What to do: Quote every one of the lines below word for word, leaving out the pictures.

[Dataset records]
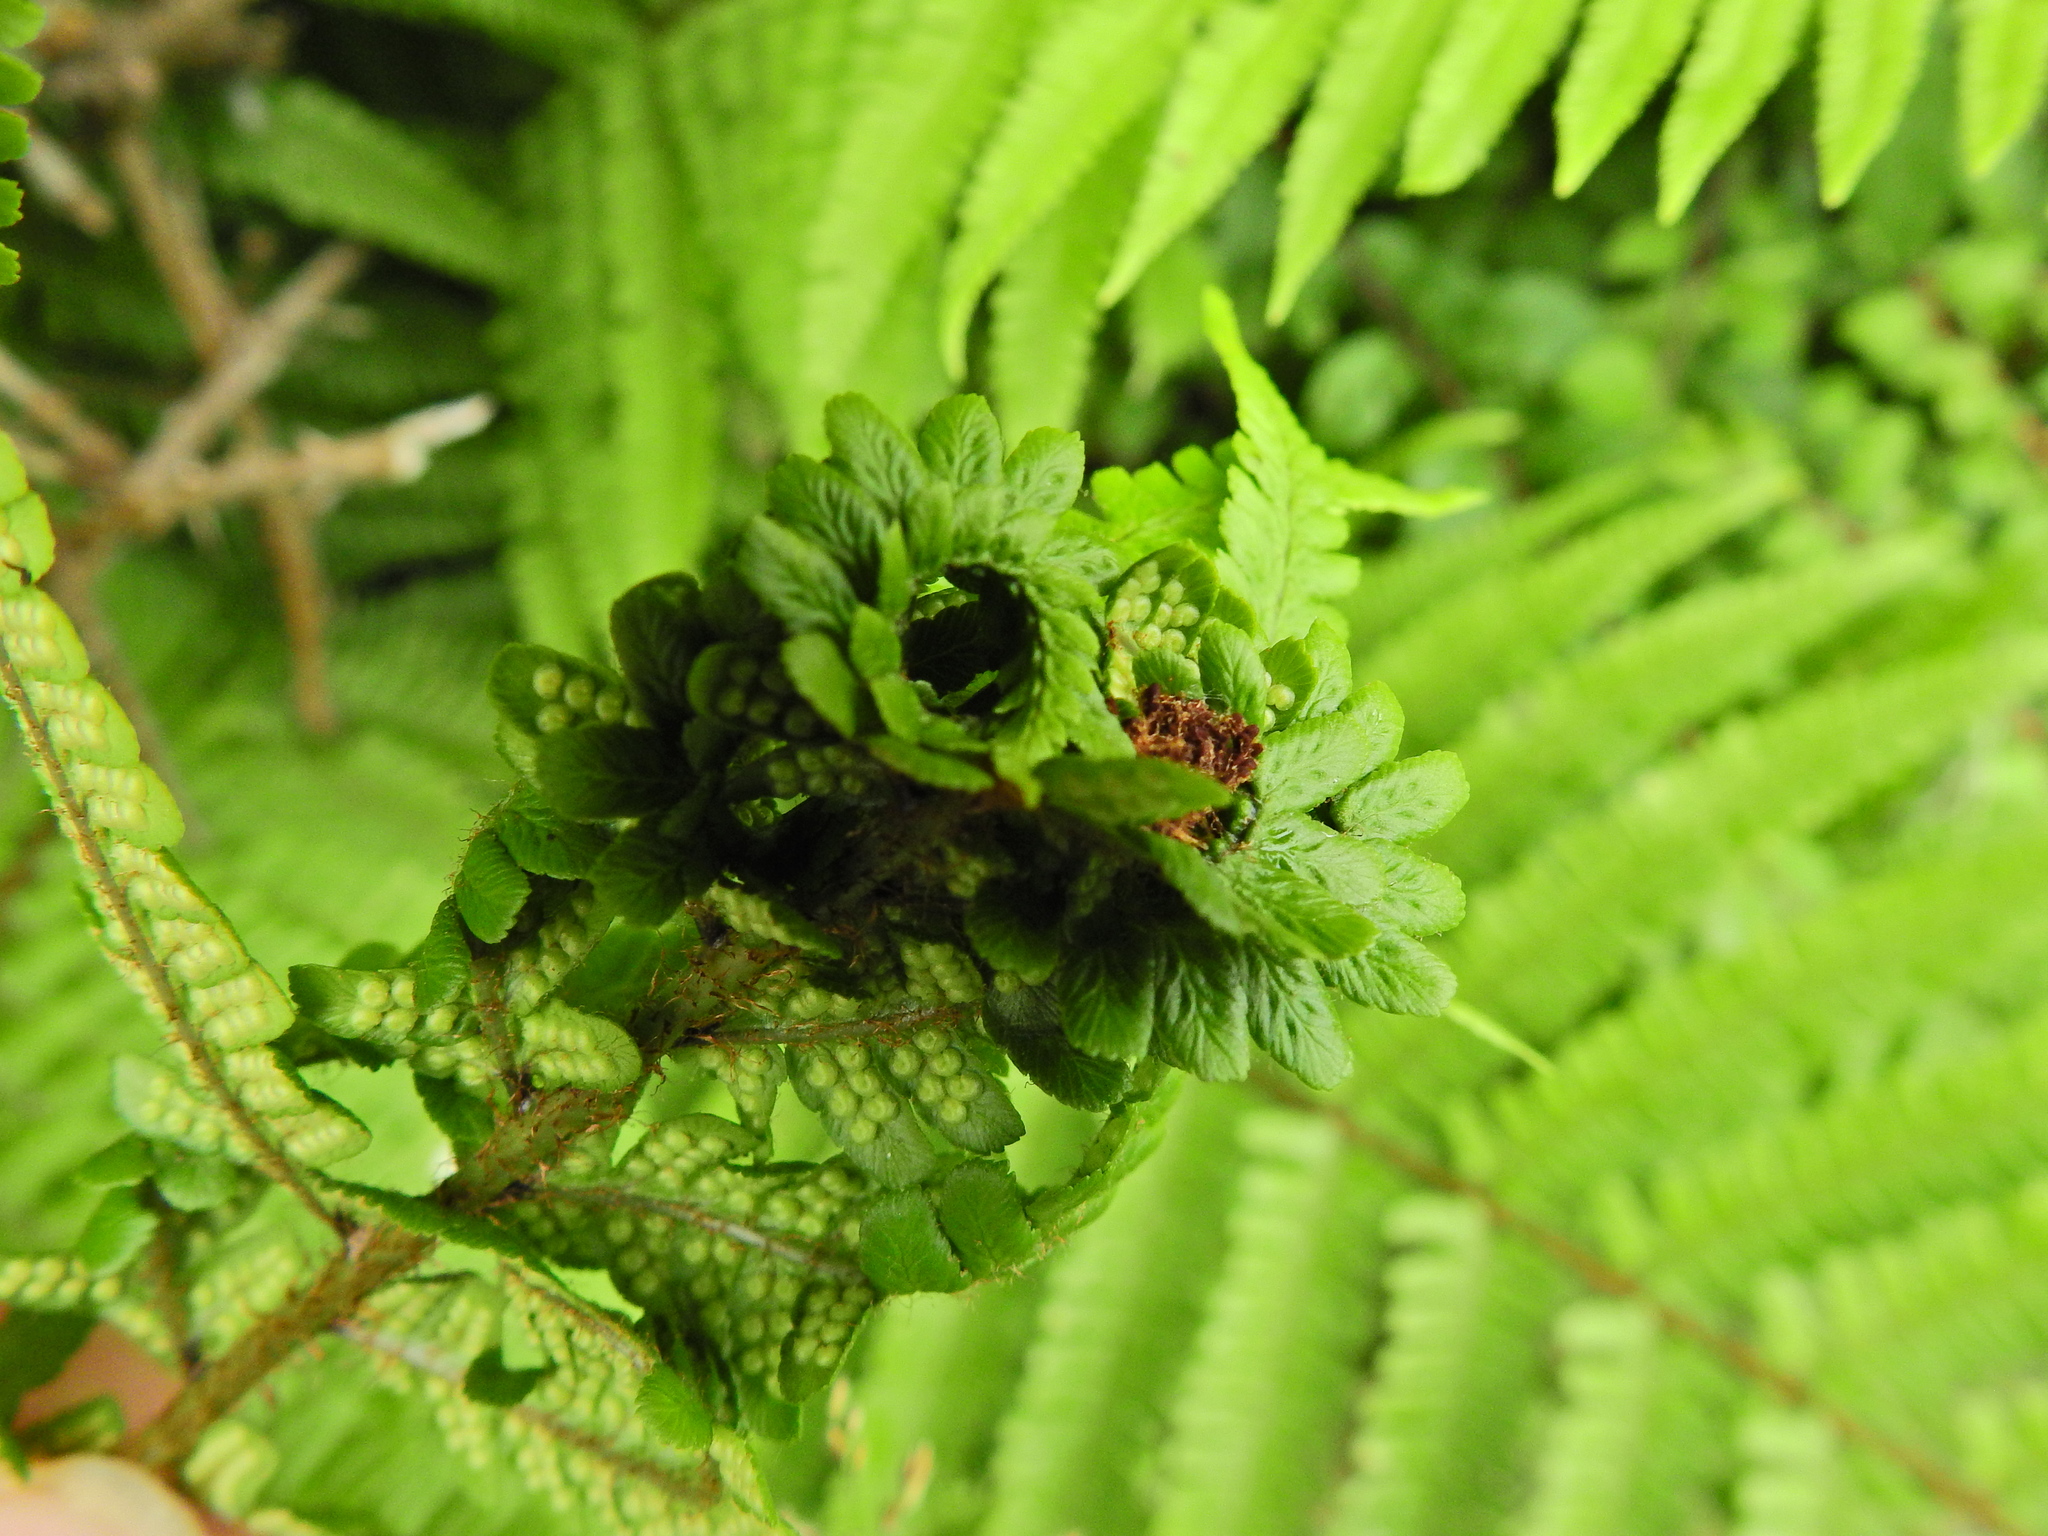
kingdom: Animalia
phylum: Arthropoda
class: Insecta
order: Diptera
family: Anthomyiidae
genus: Chirosia
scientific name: Chirosia betuleti
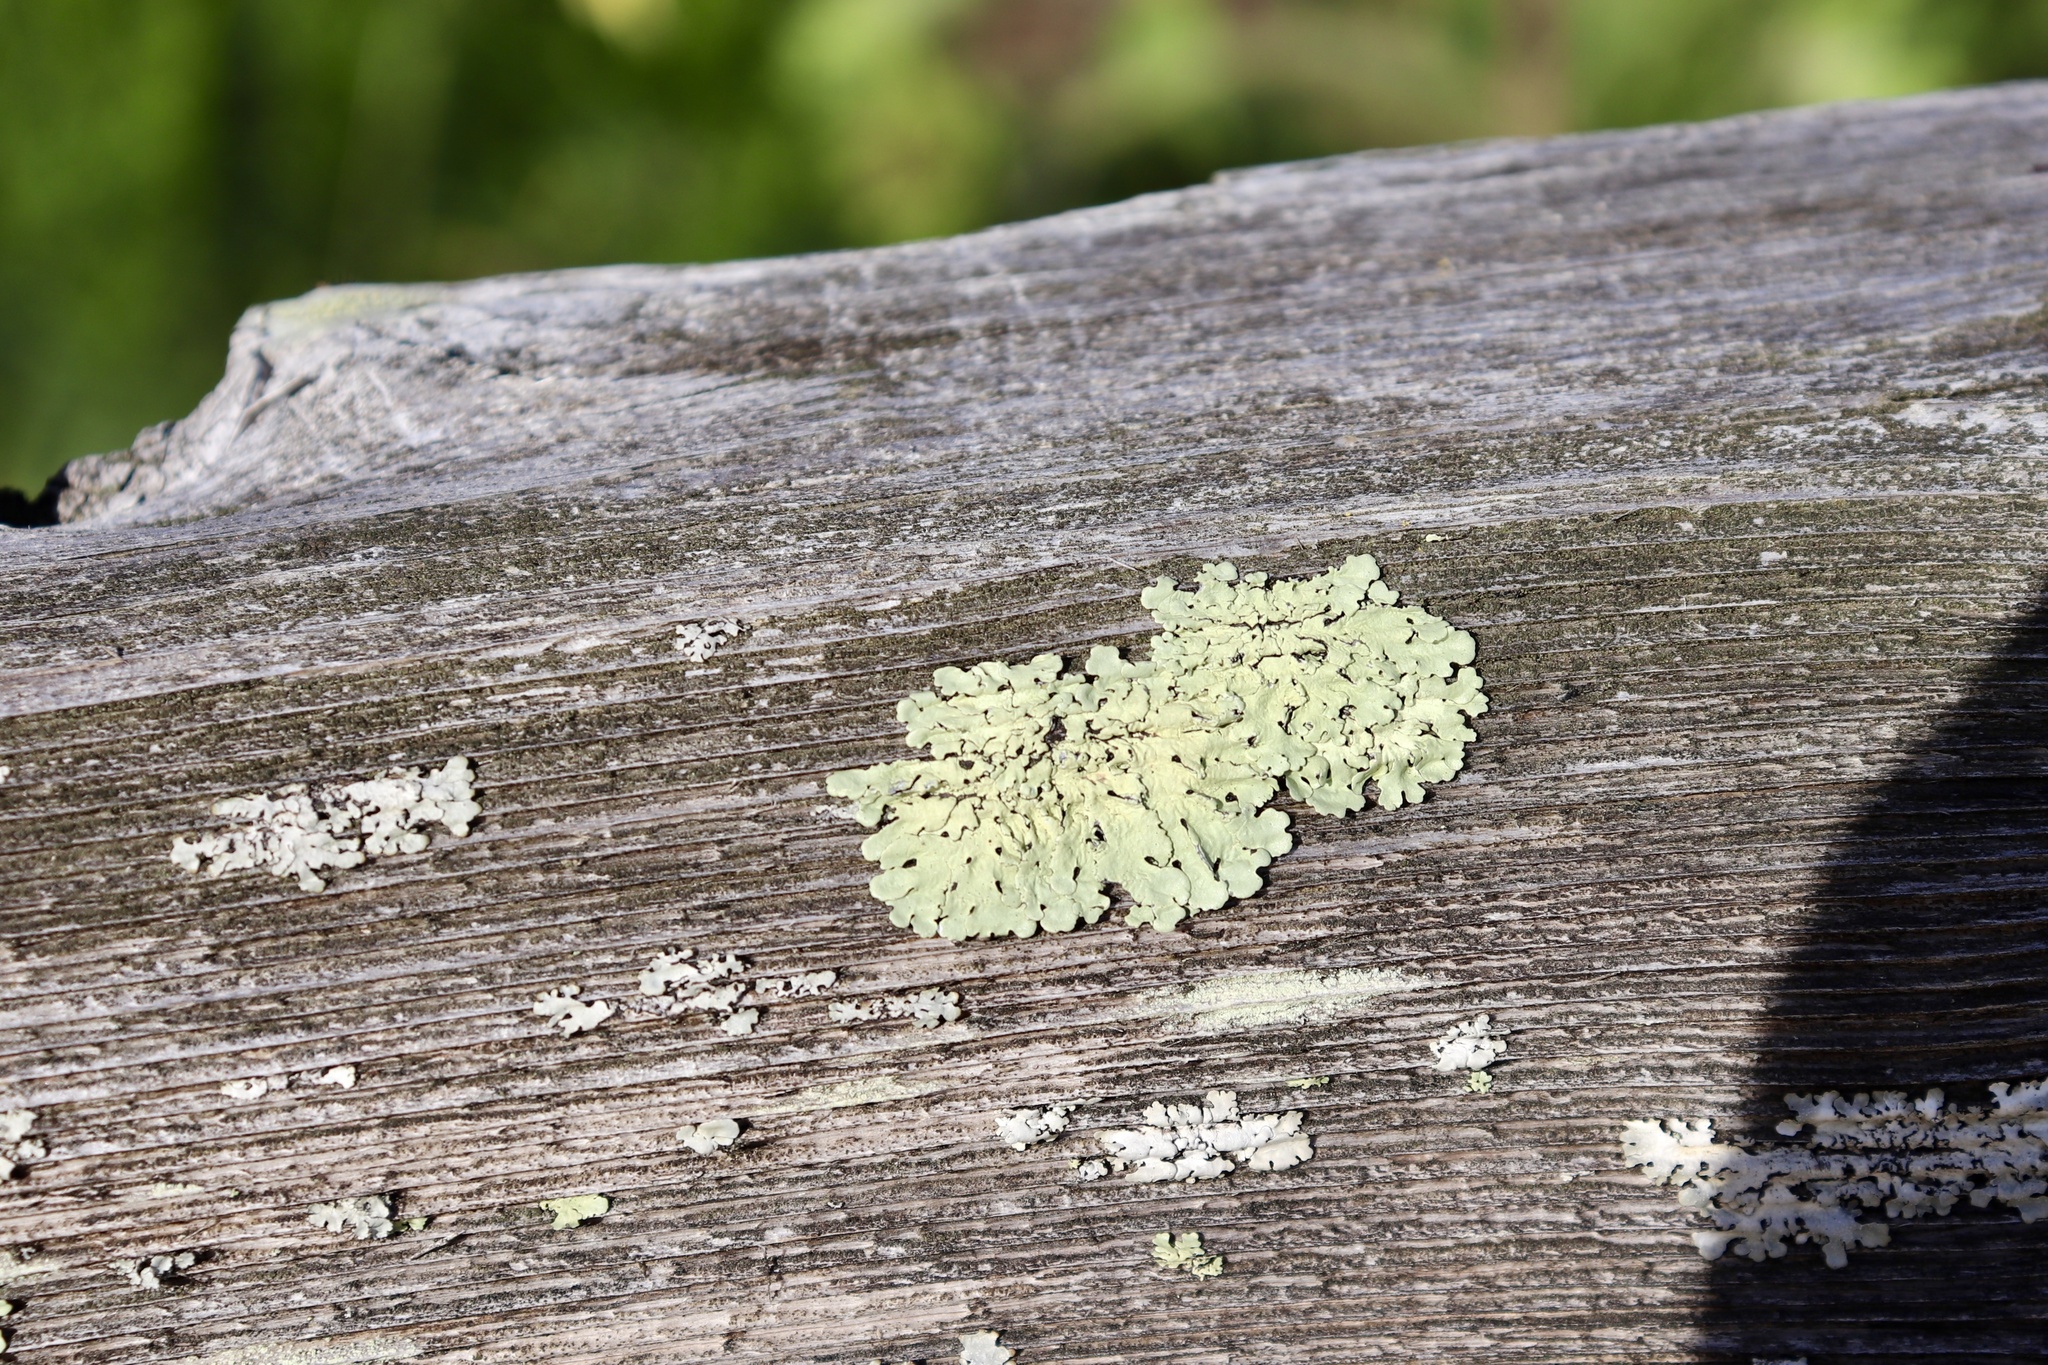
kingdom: Fungi
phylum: Ascomycota
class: Lecanoromycetes
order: Lecanorales
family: Parmeliaceae
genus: Flavoparmelia
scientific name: Flavoparmelia caperata
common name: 40-mile per hour lichen
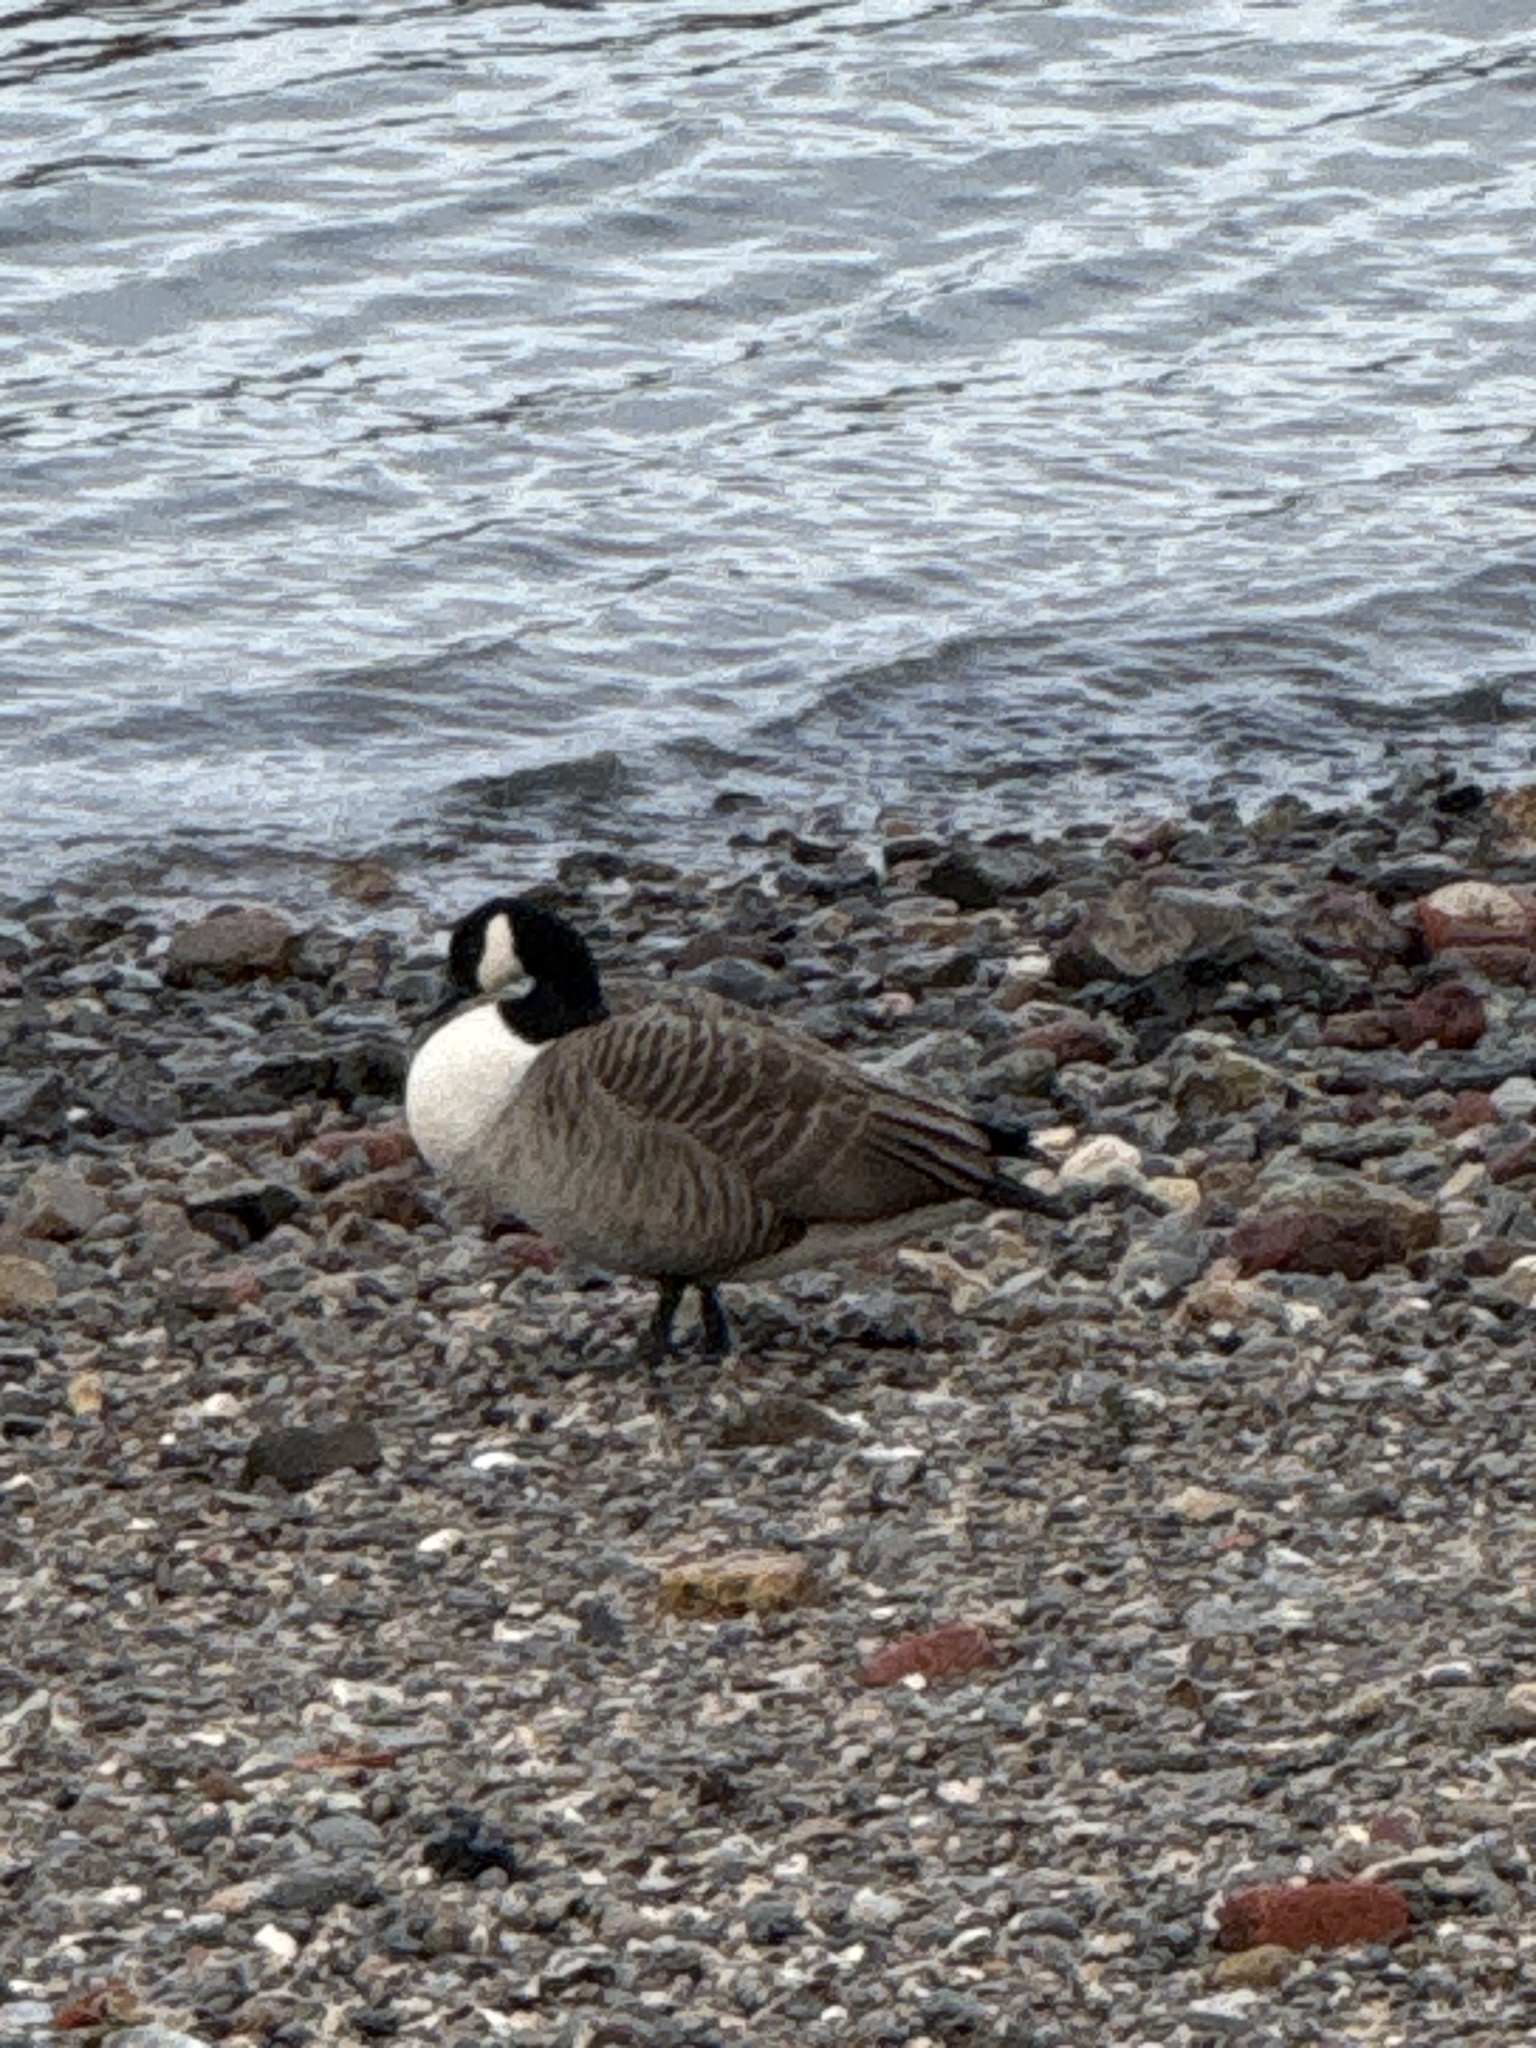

Solution for this problem:
kingdom: Animalia
phylum: Arthropoda
class: Insecta
order: Diptera
family: Anthomyiidae
genus: Chirosia
scientific name: Chirosia betuleti
kingdom: Fungi
phylum: Ascomycota
class: Lecanoromycetes
order: Lecanorales
family: Parmeliaceae
genus: Flavoparmelia
scientific name: Flavoparmelia caperata
common name: 40-mile per hour lichen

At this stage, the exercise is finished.